(590f) Advancing Lignin Valorization: Elucidating Thermodynamic and Kinetic Properties through an Integrated Density Functional Theory and Kinetic Monte Carlo Approach

Lignin, a complex aromatic polymer found in plant cell walls, is a highly attractive feedstock for producing renewable chemicals and fuels due to its abundant availability and significant potential for valorization^[1]. As the second most abundant polymer on Earth after cellulose, lignin plays an important role in plant growth, development, and defense against pathogens^[2]. Nevertheless, the complex structure of lignin currently poses a substantial challenge for the development of sustainable materials and processes, as its resistance to degradation complicates its utilization. Therefore, understanding the de/repolymerization behaviors of lignin is essential for devising more efficient and sustainable valorization processes, which could potentially reduce our dependence on fossil fuels^[3].

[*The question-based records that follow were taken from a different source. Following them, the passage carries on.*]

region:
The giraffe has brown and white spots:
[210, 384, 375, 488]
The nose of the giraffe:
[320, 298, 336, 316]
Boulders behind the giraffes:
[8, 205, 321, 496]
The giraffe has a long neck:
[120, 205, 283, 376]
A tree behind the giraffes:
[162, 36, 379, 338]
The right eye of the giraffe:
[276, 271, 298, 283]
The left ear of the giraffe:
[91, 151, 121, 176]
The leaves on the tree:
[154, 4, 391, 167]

In this study, we employed a multifaceted approach to investigate the de/repolymerization of lignin by integrating density functional theory (DFT) method and kinetic Monte Carlo (kMC) simulations, which allowed us to consider various factors affecting the de/repolymerization behavior. Specifically, DFT calculations enabled us to predict structural changes, thermodynamic properties, and reaction pathways of lignin de/repolymerization at the atomic scale^[4-5]. However, DFT alone is insufficient for modeling the kinetics of lignin systems (i.e., lignin monomer yield and chain length distribution) at the microscopic level. This is where kMC simulations prove invaluable, as they facilitate a deeper exploration of the kinetics of lignin de/repolymerization reactions by simulating the time evolution of complex systems^[6].

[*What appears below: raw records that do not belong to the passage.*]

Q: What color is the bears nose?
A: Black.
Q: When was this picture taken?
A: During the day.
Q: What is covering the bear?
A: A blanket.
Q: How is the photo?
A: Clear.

To accurately interpret the results of kMC simulations, it is necessary to integrate the DFT method, as it provides critical information on lignin de/repolymerization, such as activation energy barriers and their variations according to lignin size and changing structural conformations. This information can then guide the interpretation of kMC simulations, offering insights into the time-dependent concentration of lignin fragments and the distribution of lignin sizes.

By employing integrated DFT and kMC simulations, we aimed to obtain a more accurate interpretation of lignin de/repolymerization reactions under various conditions, including temperature and lignin size. Specifically, we examined the temperature dependency of activation energy barriers required for de/polymerization reactions and how the size and structural conformation of lignin can influence this dependence. We believe that our comprehensive, multifaceted approach provides valuable insights into the thermodynamic and kinetic properties of lignin systems, which will ultimately aid in the development of valuable products (i.e., carbon fiber, phenolic compounds, multifunctional hydrocarbon and syngas) more effectively.

References

[1] Zeng, Y., Himmel, M. E., and Ding, S-Y. Visualizing chemical functionality in plant cell walls. Biotechnol Biofuels, 2017, 10, 263.

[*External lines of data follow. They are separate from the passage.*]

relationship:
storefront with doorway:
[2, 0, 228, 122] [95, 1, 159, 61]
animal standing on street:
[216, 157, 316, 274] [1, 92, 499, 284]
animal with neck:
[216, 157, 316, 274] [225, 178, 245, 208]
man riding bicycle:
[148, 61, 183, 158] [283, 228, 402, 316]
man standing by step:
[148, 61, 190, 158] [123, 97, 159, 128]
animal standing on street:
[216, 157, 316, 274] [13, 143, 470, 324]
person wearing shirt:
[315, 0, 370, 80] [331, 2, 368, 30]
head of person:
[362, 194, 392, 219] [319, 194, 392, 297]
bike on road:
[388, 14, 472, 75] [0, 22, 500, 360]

[2] Satteler, S. E, and Funnell-Harris, D. L. Modifying lignin to improve bioenergy feedstocks: strengthening the barrier against pathogens? Front. Plant Sci, 2013, 4.

[3] Iram, A, Berenjian, A, and Demirci, A. A Review on the Utilization of Lignin as a Fermentation Substrate to Produce Lignin-Modifying Enzymes and Other Value-Added Products. Molecules. 2021, 26(10), 2960.

[4] Mu, X., Han, Z., Liu, C., and Zhang, D., Mechanistic Insights into Formaldehyde-Blocked Lignin Condensation: A DFT Study. J. Phys. Chem. C, 2019, 123, 8640-8648.

[5] Azad, T., Auad, M. L, Elder, T., and Adamczyk, A. J., Toward Native Hardwood Lignin Pyrolysis: Insights into Reaction Energetics from Density Functional Theory. Energy Fuels, 2023, 37, 401-423.

[6] Eswaran, S. C. D., Subramaniam. S., Sanyal, U., Rallo, R, and Zhang, X., Molecular structural dataset of lignin macromolecule elucidating experimental structural compositions. Nature, 2022, 9, 647.